Energy storage

What is energy storage?

Both solar and wind turbines can be described as intermittent energy sources. Yes they are renewable (which means they are clean sources of power) but if the sun doesn’t shine or the wind doesn’t blow then unfortunately no energy is produced. Battery storage is a means of storing the electrical energy for use at a later time or date as and when it is needed.

With battery storage, electrical energy is stored as chemical energy so that it can be used at a later point. The benefits of this are twofold:

  • On a national level, battery storage systems will help with managing electricity demand.
  • On a personal level, those who install the systems could save money on their bills.

These systems have been around for a few years, and until recently have been used mainly by those with home renewables. While generating your own solar electricity has many benefits, there has always been one thing missing: the ability to use it 24 hours per day. Clearly, solar PV only produces electricity when the sun is shining. Until battery storage came along, there was no way to store your electricity, so it got sent to the National Grid. The new technology maximises the amount of money you can save, by allowing you to use as much of your own (free) energy as possible and minimising your reliance on exporting it from the Grid.

A new market is now opening up following the introduction of time of use tariffs in the UK. These open the door for charging batteries at cheap times of the day and using the electricity later, during peak times when electricity from the Grid is more expensive.

As technology improves and battery storage systems start to be manufactured on a bigger scale, the price will drop and they will be available to more people.

Types of battery

You have 3 choices at the moment when installing a battery storage system for your home:

  • Lead acid battery

This is the cheapest type of battery, but they need more maintenance than other types, are limited on the number of charging cycles they can handle before they need replacing.

  • Lithium ion battery

These are the current favourites used by leading battery manufacturers including Tesla.
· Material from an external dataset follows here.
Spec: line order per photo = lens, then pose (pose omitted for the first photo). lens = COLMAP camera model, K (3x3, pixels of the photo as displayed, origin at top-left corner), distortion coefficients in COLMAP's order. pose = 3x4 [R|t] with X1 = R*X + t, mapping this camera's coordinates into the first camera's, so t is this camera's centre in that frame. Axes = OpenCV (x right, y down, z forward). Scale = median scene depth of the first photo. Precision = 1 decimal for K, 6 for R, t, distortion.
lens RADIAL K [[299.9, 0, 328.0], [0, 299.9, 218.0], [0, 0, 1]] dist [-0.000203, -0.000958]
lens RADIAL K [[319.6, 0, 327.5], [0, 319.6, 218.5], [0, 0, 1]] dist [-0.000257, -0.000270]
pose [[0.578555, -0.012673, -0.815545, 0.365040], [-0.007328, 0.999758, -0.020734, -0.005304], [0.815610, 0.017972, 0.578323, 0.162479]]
They are marginally more expensive than lead acid batteries but can be charged and discharged far more, meaning they last longer. They are also maintenance-free and take up less space.

  • Flow battery

This type of battery is still in development, and could be the future of battery storage. Theoretically, flow batteries can be charged and discharged an infinite number of times. But they are expensive – about twice the price of lithium ion batteries -and they take up a lot of space because they normally require ancillary equipment such as pumps, sensors, control units and secondary containment vessels.

What is a solar battery management system?

Alongside your battery, you will need a battery management system. A BMS keeps track of the workings of your battery storage system – such as temperature, voltages and currents – and charges it at the times dictated by you. You will use your electricity differently on weekdays and weekends, and a BMS can manage this for you.

Which solar battery storage system should I buy?

The number of battery storage systems on the market is increasing by the day. They vary a lot, and it is really worth doing your research to find the best match for you. The bigger the system, the more expensive it will be, so there’s no point buying one that you’re never going to charge fully.

Get an expert to help you set up your system – you’ll need a bit of forward-planning to ensure you are making the most of it.

Can I go off-grid with a battery storage system?

It’s theoretically possible, but you’d need a massive battery system and pretty huge amounts of energy generation. You’d also have to be very organised about when you used the batteries. If you have solar PV, for instance, there could easily be a few days in a row with little sunshine, and you might use up your battery stores and be left with a deficit.

With battery storage, you can definitely use a lot of your own energy, but for most people it will probably be a supplementary/back-up system for renewables, rather than their only energy source.